Using this framework for an introduction date of 14 February 2021 and mortality under-ascertainment of 50%, our results shown in Fig. 4 indicate that the Delta variant is ×1.3-1.7 (50% bCI) fold more transmissible than earlier/co-circulating SARS-CoV-2 lineages in Delhi, including the Alpha variant. Importantly, the model also indicates that the Delta variant can partially evade immunity elicited by prior infection, with prior infection providing only 50 to 90% (50% bCI) of the protection against infection with Delta variant that it provides against previous lineages. We note there is an inherent trade-off between transmissibility and immune escape, and that the worst-case scenario of both very high transmissibility and immune escape is rejected a posteriori by the data. Fig. 4A also highlights the nature of uncertainty in the exact level of immune escape and transmissibility increase, since these inferred characteristics of the Delta variant are collinear given the modelling framework used and data currently available. The main limitations of the model are due to biases in the data and our choices of priors. For example, there is an unknown degree of underreporting and serological estimates are likely to be systematically biased. Similarly, there are uncertainties in estimates of the temporal waning of immunity, the date of the first introduction of Delta, and the true infection fatality rate of SARS-CoV-2 variants in Delhi. We explicitly consider these limitations and partially mitigate such biases, as described in the Supplementary Information. Overall, the main findings are robust to variation in prior assumptions, including both changing under-ascertainment and the date of introduction (Supplementary Methods; Tables S2-3). The results are valid for a population where the majority of immunity arose from prior infection (rather than vaccination), which is true for Delhi. Based on median estimates of the model (Fig 4A) and high transmissibility of the background Alpha lineage (18), Delta should potentially be at least twice as transmissible as the wildtype lineage.

Fig. 4

Estimates of the epidemiological characteristic of the Delta variant.

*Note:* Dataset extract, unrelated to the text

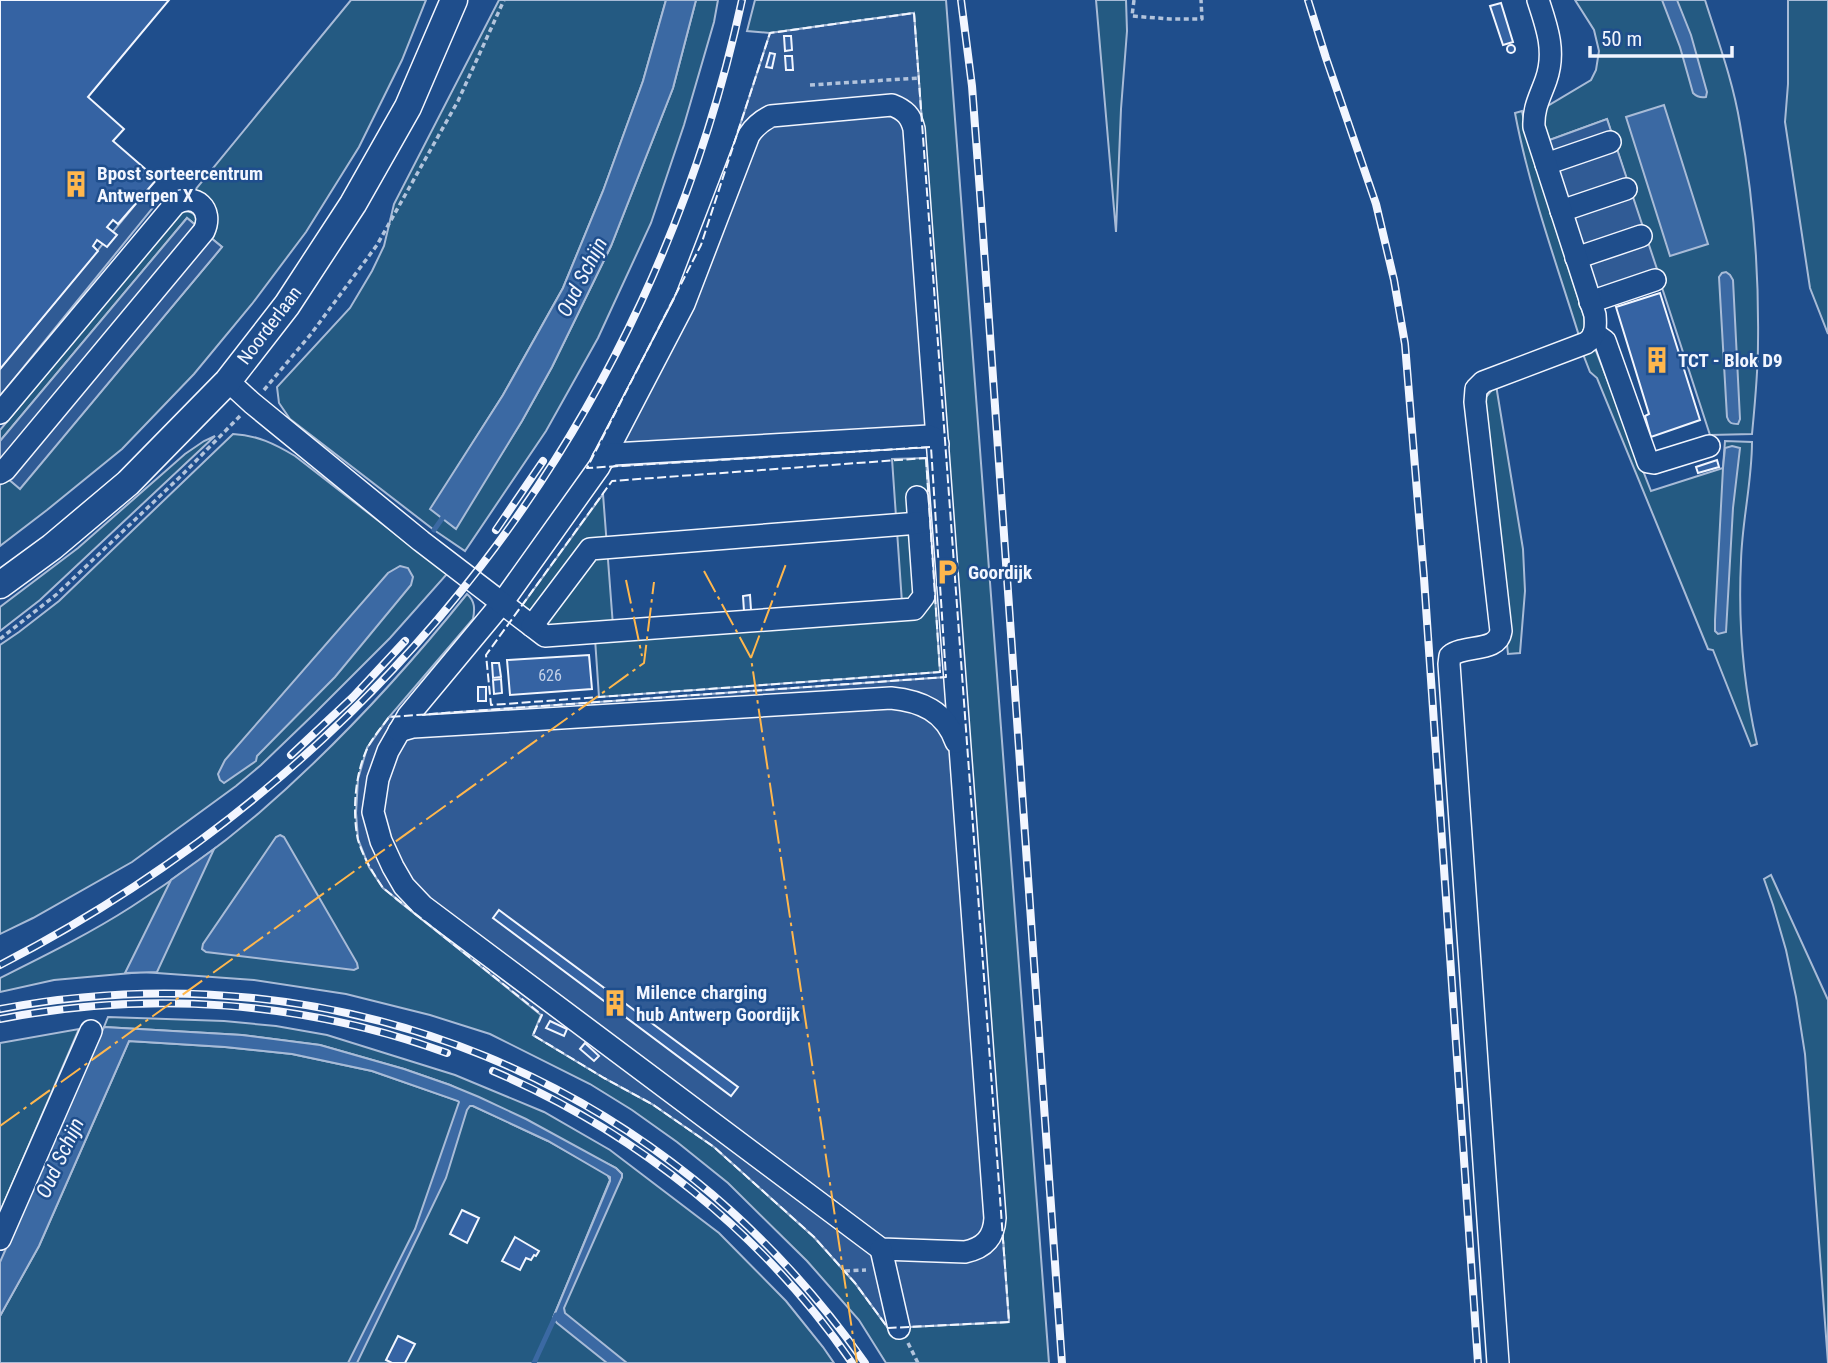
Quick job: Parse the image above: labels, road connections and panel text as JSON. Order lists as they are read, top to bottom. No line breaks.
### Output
{"streets":{"main road":["Noorderlaan"]},"water":["Oud Schijn"],"places":{"building":["Bpost sorteercentrum Antwerpen X","TCT - Blok D9","Milence charging hub Antwerp Goordijk"],"parking":["Goordijk"]},"house_numbers":["626"],"scale_bar":"50 m"}
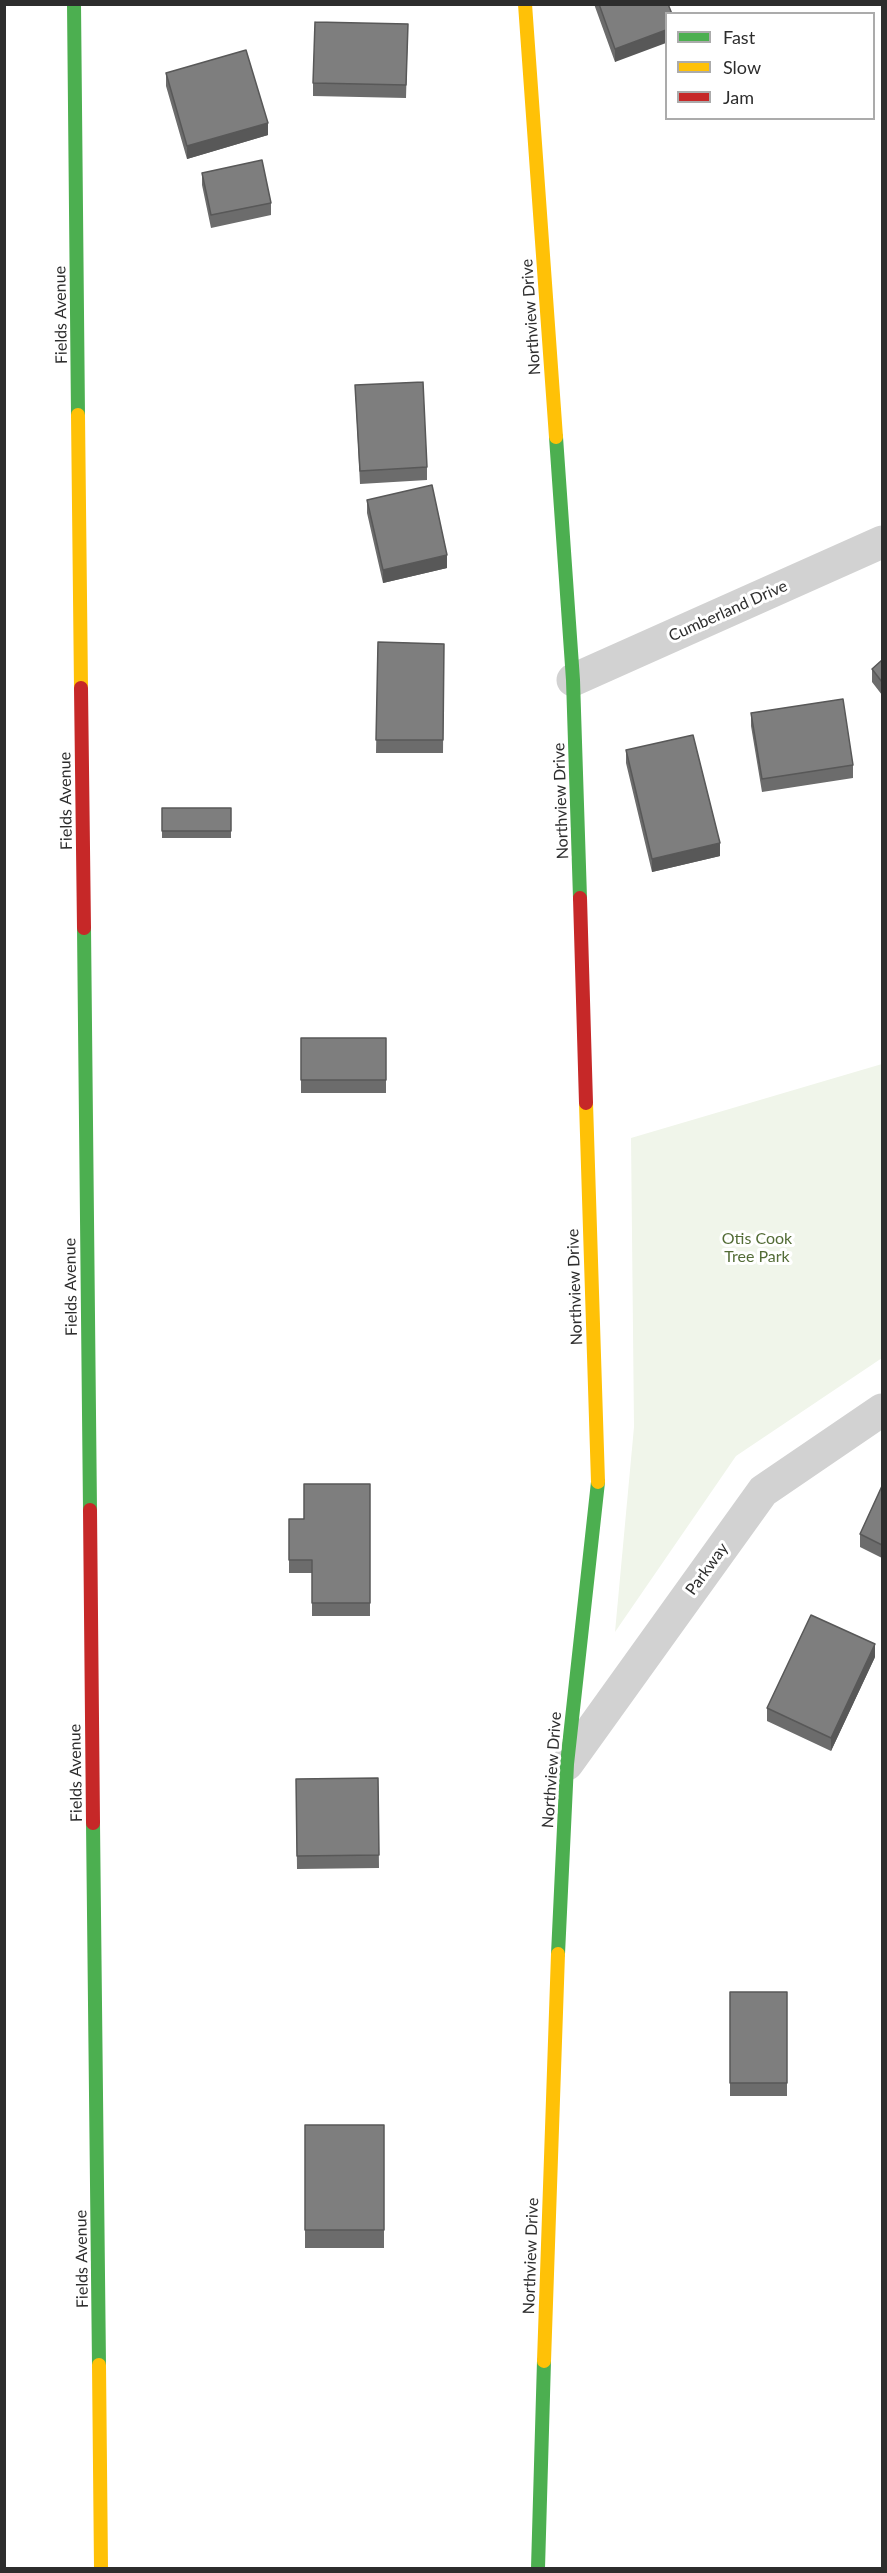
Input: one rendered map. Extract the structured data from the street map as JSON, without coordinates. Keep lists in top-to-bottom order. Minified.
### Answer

Values were inferred from a two category Bayesian transmission model fitted to mortality, serosurvey and genomic data from Delhi, India. A. Joint posterior distribution, with isoclines corresponding to the 90% and 50% enclosures of posterior density of the Delta variant immune escape and transmissibility increase relative to non-Delta categories. Immune escape has a median of 20% with (10%-50%) bCI50%, and transmissibility increase has a median of ×1.5 with (1.3-1.7) bCI50%. B. Delta fraction over time inferred by the model. Black dots represent genome sampling data points, with exact binomial confidence intervals. C. Serosurvey data (black dots) and inferred cumulative incidence for Delta and non-Delta variant categories. D. Mortality data (black dots) and inferred deaths assuming 50% under reporting. Other under-ascertainment scenarios are presented in the Supplementary Information.

We note that after the massive Delta outbreak, new cases in Delhi and other North Indian states have stayed extremely low, with TPR in Delhi below 0.1% as of September 2021. This fits the serological picture presented in Fig 2, with a very high fraction of the population being recently infected and with good immunity to Delta. However, Delta outbreaks have continued in parts of India and elsewhere in the world, despite moderately high seropositivity or vaccination levels that were previously considered to be adequate (7,19,20). We conclude that the Delta variant is capable of initiating fast-rising outbreaks in populations with immune responses to prior variants, resulting in reinfections and vaccination breakthroughs. Public health strategies may need to be revised to account for variants with heightened transmissibility and immune escape.